### Input:
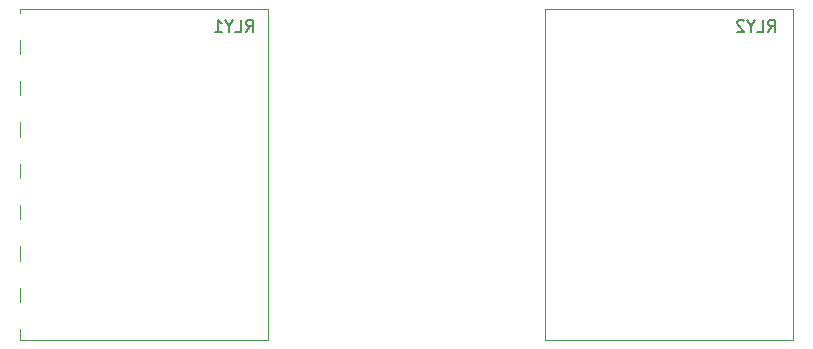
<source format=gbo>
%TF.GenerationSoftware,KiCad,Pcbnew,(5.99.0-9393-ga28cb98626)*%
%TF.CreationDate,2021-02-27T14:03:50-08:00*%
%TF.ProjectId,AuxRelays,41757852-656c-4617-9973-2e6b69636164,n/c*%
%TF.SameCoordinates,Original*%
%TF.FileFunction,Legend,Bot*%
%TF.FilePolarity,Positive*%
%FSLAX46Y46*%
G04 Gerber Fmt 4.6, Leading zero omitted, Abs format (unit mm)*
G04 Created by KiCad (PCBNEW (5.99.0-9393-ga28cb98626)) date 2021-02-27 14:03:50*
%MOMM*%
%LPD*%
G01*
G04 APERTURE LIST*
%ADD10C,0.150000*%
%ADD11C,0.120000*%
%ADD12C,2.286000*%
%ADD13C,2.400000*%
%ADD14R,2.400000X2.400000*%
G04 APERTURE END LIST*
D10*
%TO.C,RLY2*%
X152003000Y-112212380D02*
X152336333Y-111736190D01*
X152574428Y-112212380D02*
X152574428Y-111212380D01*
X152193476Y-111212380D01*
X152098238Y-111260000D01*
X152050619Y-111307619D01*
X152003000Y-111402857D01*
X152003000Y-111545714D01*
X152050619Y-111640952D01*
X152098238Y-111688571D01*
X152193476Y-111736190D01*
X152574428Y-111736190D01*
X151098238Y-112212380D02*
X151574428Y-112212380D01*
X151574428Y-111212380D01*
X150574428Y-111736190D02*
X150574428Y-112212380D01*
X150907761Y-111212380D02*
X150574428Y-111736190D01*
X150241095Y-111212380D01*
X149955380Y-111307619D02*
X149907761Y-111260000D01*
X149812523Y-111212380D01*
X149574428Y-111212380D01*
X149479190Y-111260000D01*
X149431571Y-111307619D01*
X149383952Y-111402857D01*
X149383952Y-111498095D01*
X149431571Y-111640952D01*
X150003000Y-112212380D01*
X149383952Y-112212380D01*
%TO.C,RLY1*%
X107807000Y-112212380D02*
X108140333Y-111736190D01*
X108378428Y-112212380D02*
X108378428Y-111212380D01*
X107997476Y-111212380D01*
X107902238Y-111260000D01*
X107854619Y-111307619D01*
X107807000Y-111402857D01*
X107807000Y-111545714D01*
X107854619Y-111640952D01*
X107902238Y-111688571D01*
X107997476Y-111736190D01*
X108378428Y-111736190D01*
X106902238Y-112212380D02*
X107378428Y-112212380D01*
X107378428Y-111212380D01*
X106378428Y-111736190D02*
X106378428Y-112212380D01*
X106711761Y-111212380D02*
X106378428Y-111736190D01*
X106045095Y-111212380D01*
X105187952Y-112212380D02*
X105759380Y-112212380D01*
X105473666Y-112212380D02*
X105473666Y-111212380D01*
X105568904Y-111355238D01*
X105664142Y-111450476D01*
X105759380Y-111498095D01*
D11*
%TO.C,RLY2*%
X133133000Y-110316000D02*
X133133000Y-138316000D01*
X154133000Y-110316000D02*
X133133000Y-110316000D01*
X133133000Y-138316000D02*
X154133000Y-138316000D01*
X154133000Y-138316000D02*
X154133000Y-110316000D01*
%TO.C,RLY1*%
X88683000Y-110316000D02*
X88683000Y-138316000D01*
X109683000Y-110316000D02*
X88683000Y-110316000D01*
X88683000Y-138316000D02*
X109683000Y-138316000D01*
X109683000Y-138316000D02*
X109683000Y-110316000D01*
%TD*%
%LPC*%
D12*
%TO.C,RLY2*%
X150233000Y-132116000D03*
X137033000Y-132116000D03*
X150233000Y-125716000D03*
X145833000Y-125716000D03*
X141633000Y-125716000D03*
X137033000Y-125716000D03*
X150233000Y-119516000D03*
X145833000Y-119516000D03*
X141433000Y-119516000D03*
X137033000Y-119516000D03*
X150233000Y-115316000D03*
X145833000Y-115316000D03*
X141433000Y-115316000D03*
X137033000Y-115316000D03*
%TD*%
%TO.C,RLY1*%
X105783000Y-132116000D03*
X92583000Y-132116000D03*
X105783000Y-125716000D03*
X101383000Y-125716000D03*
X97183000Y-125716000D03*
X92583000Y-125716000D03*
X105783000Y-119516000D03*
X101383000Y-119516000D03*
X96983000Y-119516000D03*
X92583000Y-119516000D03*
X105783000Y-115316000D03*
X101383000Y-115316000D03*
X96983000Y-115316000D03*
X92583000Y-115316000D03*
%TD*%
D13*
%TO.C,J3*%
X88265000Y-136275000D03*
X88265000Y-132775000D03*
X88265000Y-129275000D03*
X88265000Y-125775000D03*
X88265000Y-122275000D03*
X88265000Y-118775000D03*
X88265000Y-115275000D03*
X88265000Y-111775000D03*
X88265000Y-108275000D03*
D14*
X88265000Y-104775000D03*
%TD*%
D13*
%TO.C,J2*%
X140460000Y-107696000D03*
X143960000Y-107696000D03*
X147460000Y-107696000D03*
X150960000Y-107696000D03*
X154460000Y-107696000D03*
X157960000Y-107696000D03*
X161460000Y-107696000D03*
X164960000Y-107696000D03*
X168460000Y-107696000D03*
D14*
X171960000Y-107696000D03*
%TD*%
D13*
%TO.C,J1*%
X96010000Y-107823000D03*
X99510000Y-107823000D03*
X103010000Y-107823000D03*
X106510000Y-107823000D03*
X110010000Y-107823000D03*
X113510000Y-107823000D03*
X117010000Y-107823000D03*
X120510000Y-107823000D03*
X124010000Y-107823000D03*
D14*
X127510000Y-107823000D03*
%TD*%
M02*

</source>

### What you need to do:
Copy word for word every line from the start of the material through the line holding "X152336333Y-111736190D01*". The pictures are not part of the copy.

### Completed task:
<source format=gbo>
%TF.GenerationSoftware,KiCad,Pcbnew,(5.99.0-9393-ga28cb98626)*%
%TF.CreationDate,2021-02-27T14:03:50-08:00*%
%TF.ProjectId,AuxRelays,41757852-656c-4617-9973-2e6b69636164,n/c*%
%TF.SameCoordinates,Original*%
%TF.FileFunction,Legend,Bot*%
%TF.FilePolarity,Positive*%
%FSLAX46Y46*%
G04 Gerber Fmt 4.6, Leading zero omitted, Abs format (unit mm)*
G04 Created by KiCad (PCBNEW (5.99.0-9393-ga28cb98626)) date 2021-02-27 14:03:50*
%MOMM*%
%LPD*%
G01*
G04 APERTURE LIST*
%ADD10C,0.150000*%
%ADD11C,0.120000*%
%ADD12C,2.286000*%
%ADD13C,2.400000*%
%ADD14R,2.400000X2.400000*%
G04 APERTURE END LIST*
D10*
%TO.C,RLY2*%
X152003000Y-112212380D02*
X152336333Y-111736190D01*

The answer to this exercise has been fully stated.